In above example I need to replace date 2018-04-05 with 2018-04-06

Please can anyone help here.

Answer 1

The .modify() function will not allow you to change more than one value per call. You might do this in string level with REPLACE() but this could have side-effects...

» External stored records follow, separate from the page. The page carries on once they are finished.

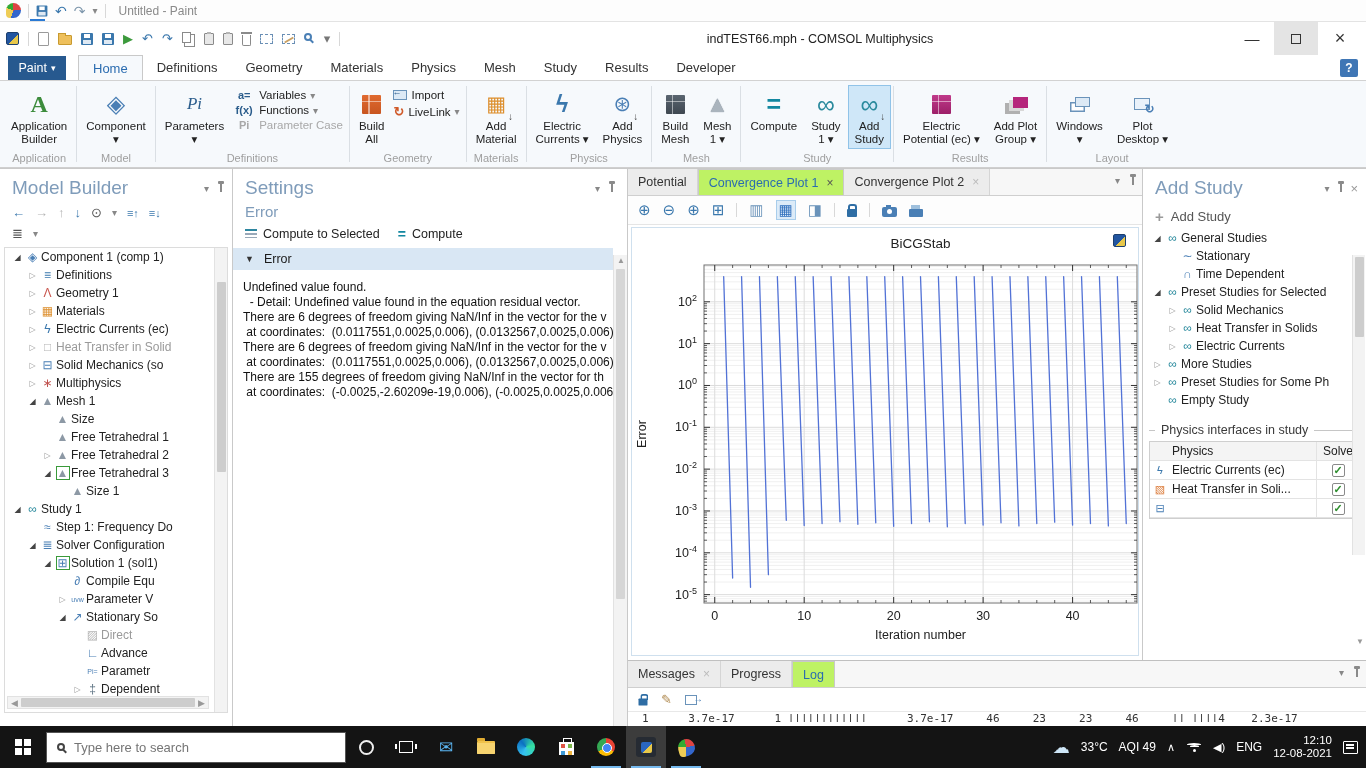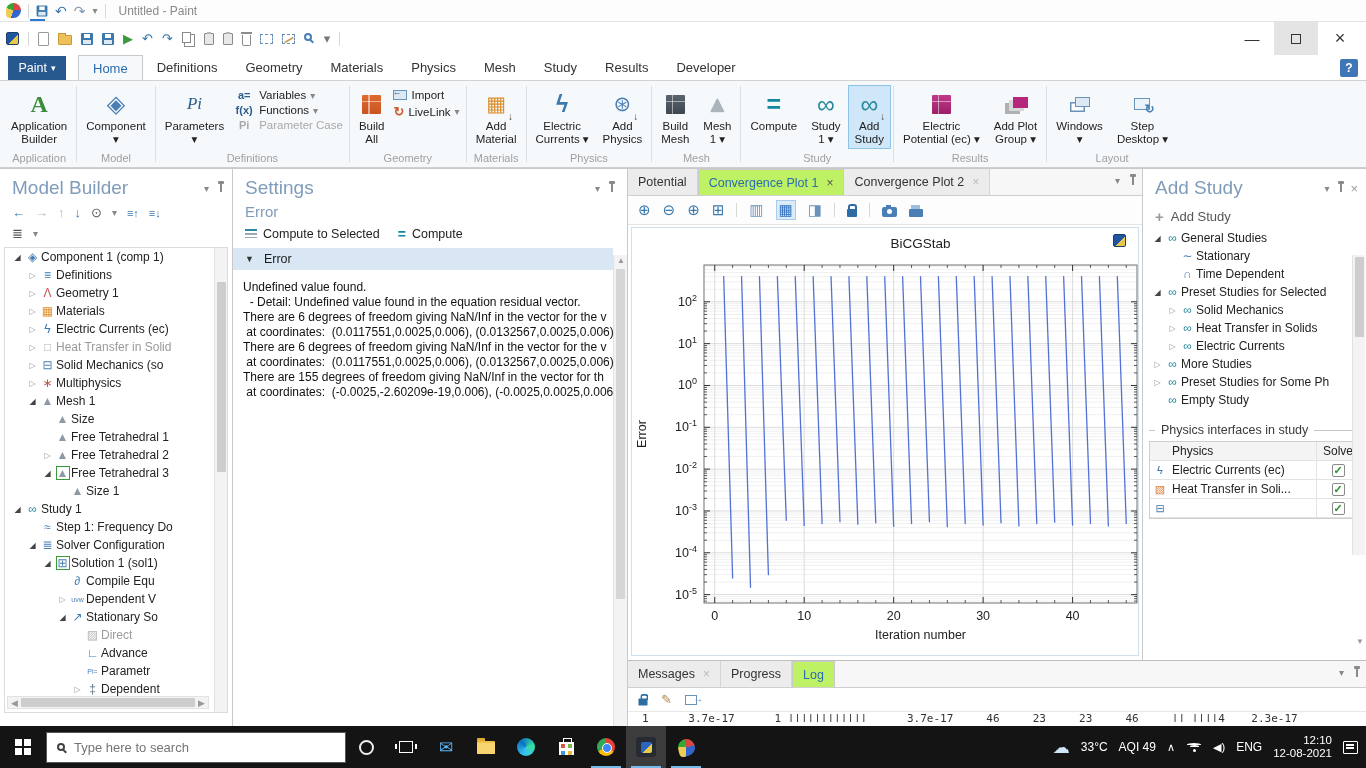--- a/index.html
+++ b/index.html
@@ -243,6 +243,7 @@
         <span class="ico" style="color:#777;font-size:13px">▾</span>
         <span class="ico vsep"></span>
       </div>
+    <div class="wtitle">indTEST66.mph - COMSOL Multiphysics</div>
     <div id="win-btns">
       <span class="wbtn">—</span>
       <span class="wbtn hl">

What you can do (but this won't be fast) is to use .modify() in a loop, until all occurances are replaced, something like this:

DECLARE  @xml XML=
N'<data>
  <policy>
    <Effectivedate>2018-04-05</Effectivedate>
    <TermStartDate>2018-04-05</TermStartDate>
    <Line>
        <Risk>
            <Coverage>
                <Type>1</Type>
                <coverstartdate>2018-04-05</coverstartdate>
            </Coverage>
            <Coverage>
                <Type>2</Type>
                <coverstartdate>2018-04-05</coverstartdate>
            </Coverage>
            <Coverage>
                <Type>3</Type>
                <coverstartdate>2018-04-05</coverstartdate>
            </Coverage>
        </Risk>
    </Line>
  </policy>
 </data>';

WHILE @xml.exist(N'//*[text()="2018-04-05"]')=1
BEGIN
    SET @xml.modify(N'replace value of (//*[text()="2018-04-05"]/text())[1] with "2018-04-06"');
END
SELECT @xml;

This is ugly (due to the loop) and slow, but - at least - it is XQuery.

Answer 2

If you have to replace elements in different paths you can cast the xml to a *char and use replace:

declare @xml xml='<data> <policy> <Effectivedate>2018-04-05</Effectivedate> <TermStartDate>2018-04-05</TermStartDate> <Line> <Risk> <Coverage> <Type>1</Type> <coverstartdate>2018-04-05</coverstartdate> </Coverage> <Coverage> <Type>2</Type> <coverstartdate>2018-04-05</coverstartdate> </Coverage> <Coverage> <Type>3</Type> <coverstartdate>2018-04-05</coverstartdate> </Coverage> </Risk> </Line> </policy> </data>'

select cast (replace (cast(@xml as nvarchar(max)), '2018-04-05','2018-04-06') as xml)

Result: